Monday, February 27, 2012

"God is not a bookkeeper, God is a painter."


Michael retired to the upstairs of his home in 2001 and took refuge in two rooms of his art studio.  “God is not a bookkeeper,” he tells me.  “God is a painter.”

While  writing Miss Ellie's Cafe, I stumbled on a painting by Luis Canizare in a restaurant on Old Brompton Road in London.  I am by no means an art connoisseur, however I was taken with this particular painting, Cambio de Tercio, and began to think of ways to incorporate it into the novel.  I had a painter as a minor character.  I needed to know more about the methods and what inspires painters, so I called Michael to schedule a visit.

Before you walk into Michael and Brenda’s modest home on Main Street, you are at first reminded of grandmother’s house in the early 1900’s; two story, white clapboard with a wrap-around front porch.  Once inside, however, you know that grandmother would never have allowed such things.  The walls are covered from ceiling to floor with large canvases and an assortment of serial abstracts.  In the middle of all of this sits a newly renovated kitchen with brass pots hanging from the ceiling and an antique cherry dining room table with silver tea settings on the buffet.  That’s Brenda’s world.  Michael’s world is upstairs.  “The most important benefit in my life (and strong goad to believe in Divine Providence) was to get the right wife,” he says.

Upstairs, paintings continue to hug one another frame to frame, and then you walk into “the studio.”  It is the desk of the great mathematician who has no time for organization, the desktop of the financial wizard who deplores folders or the philosopher who refuses to keyhole ideas into categories.  Surrounding me is a sprawl of acrylics, oils, pastels, brushes, oils, turpentine and, gasp - electrical wires.  A small heater sits in the corner of the room and a lamp from Michael’s boyhood provides light across a 6’x 6’ piece of plywood, used to create an extended table-top.
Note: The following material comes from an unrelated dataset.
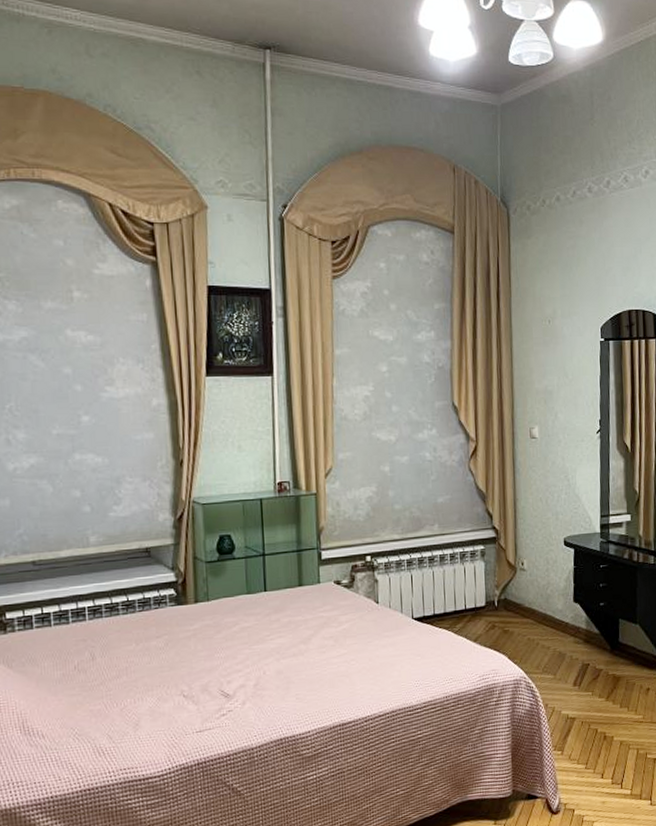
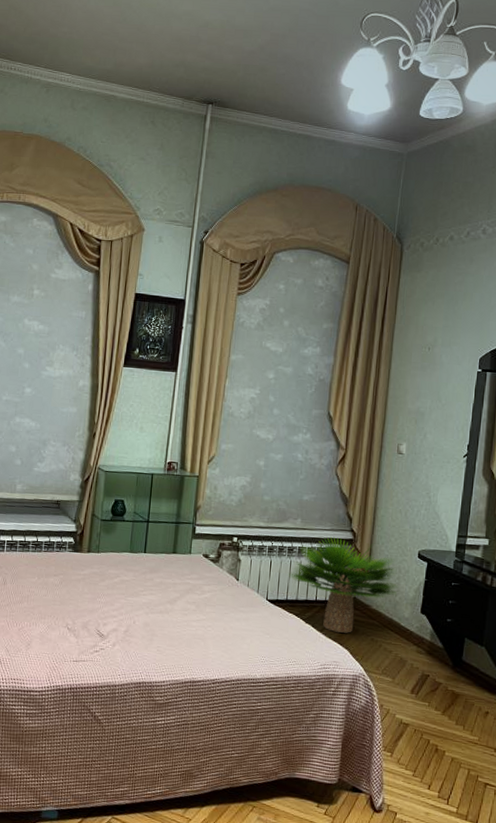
potted plant: none [432,537,548,639] -> present [288,537,398,633]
Having oriented me to the place he most loves, Michael proceeds to demonstrate a technique he’s developed call Line Painting.  Taking a pre-stretched canvas, which runs about $50 - $60 each, Michael uses an eyedropper to dip into small amounts of paint he has poured into plastic dishes.  As cautious as a surgeon, he releases two or three drops at the top of the canvas.  He slowly turns the canvas as the drops move to give the paint a bit of a sinuous curved.  When the  paint slows to a stop, he adds a few more drops to extend the line and continues to turn the canvas to accentuate the sinuous curve.  This is done several times before the line finally reaches its home base on the other side of the canvas.  That’s the FIRST line, mind you.  The first of hundreds more to come, maybe even thousands.

Michael warns me there are several things to watch for.  If the artist becomes impatient and adds too much paint at once the line may break and take off in an entirely different direction.  The paint must be the correct viscosity, thin enough to flow freely but thick enough to create solid opaque lines. “It’s all so simple when you think about it, and yet, I’m amazed at the number of unspoken assumptions I live by.”  A painting can start out as one picture and slowly develop into something entirely unexpected…sort of like life.

Line Painting is labor intensive and time consuming.  Each line has to dry before the next one can be added to make sure that the first and second don’t bleed into each other.  This requirement for patience can sometimes be excruciating.  “The Devil is always tapping on the window.  I have to constantly remind myself to honor my profession.”

Michael’s work can be found at Harbor Gallery in Norfolk, VA.  For more information regarding his paintings, contact me at www.brendaremmes.com  and I will gladly forward messages.  Bits and pieces of the information he provided are scattered throughout my novel, but unfortunately, far too much related to the talent and labor involved was determined to be unrelated back story.  Back story for a novel, perhaps, but the ingredients that create masterpieces in real life.




1 comment:

  1. I am impressed with Michael's work, in particular, the patience and dedication it requires. But even more, I love his quote, "God is not a bookkeeper, God is a painter." I am writing that down.